Look below for the line containing "left eye: (625, 369)". Output it and each remaining line of the entries exactly, and nothing else.

◆ ◆ ◆ ◆ ◆

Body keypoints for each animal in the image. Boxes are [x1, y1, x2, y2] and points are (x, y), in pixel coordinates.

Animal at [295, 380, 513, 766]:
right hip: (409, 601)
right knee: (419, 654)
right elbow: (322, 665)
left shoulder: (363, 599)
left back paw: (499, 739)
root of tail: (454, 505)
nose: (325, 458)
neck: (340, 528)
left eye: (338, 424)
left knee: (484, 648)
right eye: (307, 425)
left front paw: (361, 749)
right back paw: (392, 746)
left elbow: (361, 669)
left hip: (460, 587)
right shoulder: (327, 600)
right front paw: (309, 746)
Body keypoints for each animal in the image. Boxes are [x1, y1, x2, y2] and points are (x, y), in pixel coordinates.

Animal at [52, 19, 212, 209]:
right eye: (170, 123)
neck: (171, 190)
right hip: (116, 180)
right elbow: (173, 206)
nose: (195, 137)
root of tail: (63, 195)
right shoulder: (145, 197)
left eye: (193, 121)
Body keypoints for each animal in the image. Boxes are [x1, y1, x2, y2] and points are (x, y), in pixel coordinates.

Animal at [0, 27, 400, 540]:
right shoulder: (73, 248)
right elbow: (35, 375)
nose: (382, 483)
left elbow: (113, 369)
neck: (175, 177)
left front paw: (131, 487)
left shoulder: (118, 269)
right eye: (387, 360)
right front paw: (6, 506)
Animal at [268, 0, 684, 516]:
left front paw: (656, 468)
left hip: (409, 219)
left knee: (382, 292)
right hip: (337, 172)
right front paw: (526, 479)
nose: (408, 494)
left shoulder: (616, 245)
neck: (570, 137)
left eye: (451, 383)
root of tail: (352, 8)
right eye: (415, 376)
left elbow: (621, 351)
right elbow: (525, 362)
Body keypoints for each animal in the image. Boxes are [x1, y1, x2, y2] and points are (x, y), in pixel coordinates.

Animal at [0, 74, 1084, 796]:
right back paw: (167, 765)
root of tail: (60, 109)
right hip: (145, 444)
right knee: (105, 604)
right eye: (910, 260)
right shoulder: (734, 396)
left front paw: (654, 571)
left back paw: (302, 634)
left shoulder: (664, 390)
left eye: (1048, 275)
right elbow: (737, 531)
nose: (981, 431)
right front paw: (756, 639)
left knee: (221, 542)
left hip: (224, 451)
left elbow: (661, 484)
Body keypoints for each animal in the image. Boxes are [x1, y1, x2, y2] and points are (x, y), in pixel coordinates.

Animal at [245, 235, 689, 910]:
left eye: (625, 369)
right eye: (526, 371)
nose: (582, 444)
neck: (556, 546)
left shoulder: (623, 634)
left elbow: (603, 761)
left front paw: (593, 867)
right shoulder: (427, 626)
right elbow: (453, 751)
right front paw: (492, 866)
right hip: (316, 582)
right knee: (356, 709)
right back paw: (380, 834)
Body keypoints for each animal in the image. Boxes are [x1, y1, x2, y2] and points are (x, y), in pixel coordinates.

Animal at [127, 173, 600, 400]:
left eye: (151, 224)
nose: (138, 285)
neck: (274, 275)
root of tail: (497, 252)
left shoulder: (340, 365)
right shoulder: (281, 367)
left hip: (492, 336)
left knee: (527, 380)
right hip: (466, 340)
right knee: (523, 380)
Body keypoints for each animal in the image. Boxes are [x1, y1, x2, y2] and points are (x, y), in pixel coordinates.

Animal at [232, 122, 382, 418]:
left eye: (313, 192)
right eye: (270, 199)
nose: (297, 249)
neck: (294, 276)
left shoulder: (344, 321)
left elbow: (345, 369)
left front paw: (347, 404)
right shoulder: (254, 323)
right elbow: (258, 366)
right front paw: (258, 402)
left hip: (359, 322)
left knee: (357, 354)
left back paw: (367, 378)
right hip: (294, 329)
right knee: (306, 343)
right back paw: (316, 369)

◆ ◆ ◆ ◆ ◆

_Exercise answer_
left eye: (625, 369)
right eye: (526, 371)
nose: (582, 444)
neck: (556, 546)
left shoulder: (623, 634)
left elbow: (603, 761)
left front paw: (593, 867)
right shoulder: (427, 626)
right elbow: (453, 751)
right front paw: (492, 866)
right hip: (316, 582)
right knee: (356, 709)
right back paw: (380, 834)
Body keypoints for each animal in the image. Boxes are [x1, y1, x2, y2] and points are (x, y), in pixel coordinates.

Animal at [127, 173, 600, 400]:
left eye: (151, 224)
nose: (138, 285)
neck: (274, 275)
root of tail: (497, 252)
left shoulder: (340, 365)
right shoulder: (281, 367)
left hip: (492, 336)
left knee: (527, 380)
right hip: (466, 340)
right knee: (523, 380)
Body keypoints for each animal in the image. Boxes are [x1, y1, x2, y2] and points are (x, y), in pixel coordinates.

Animal at [232, 122, 382, 418]:
left eye: (313, 192)
right eye: (270, 199)
nose: (297, 249)
neck: (294, 276)
left shoulder: (344, 321)
left elbow: (345, 369)
left front paw: (347, 404)
right shoulder: (254, 323)
right elbow: (258, 366)
right front paw: (258, 402)
left hip: (359, 322)
left knee: (357, 354)
left back paw: (367, 378)
right hip: (294, 329)
right knee: (306, 343)
right back paw: (316, 369)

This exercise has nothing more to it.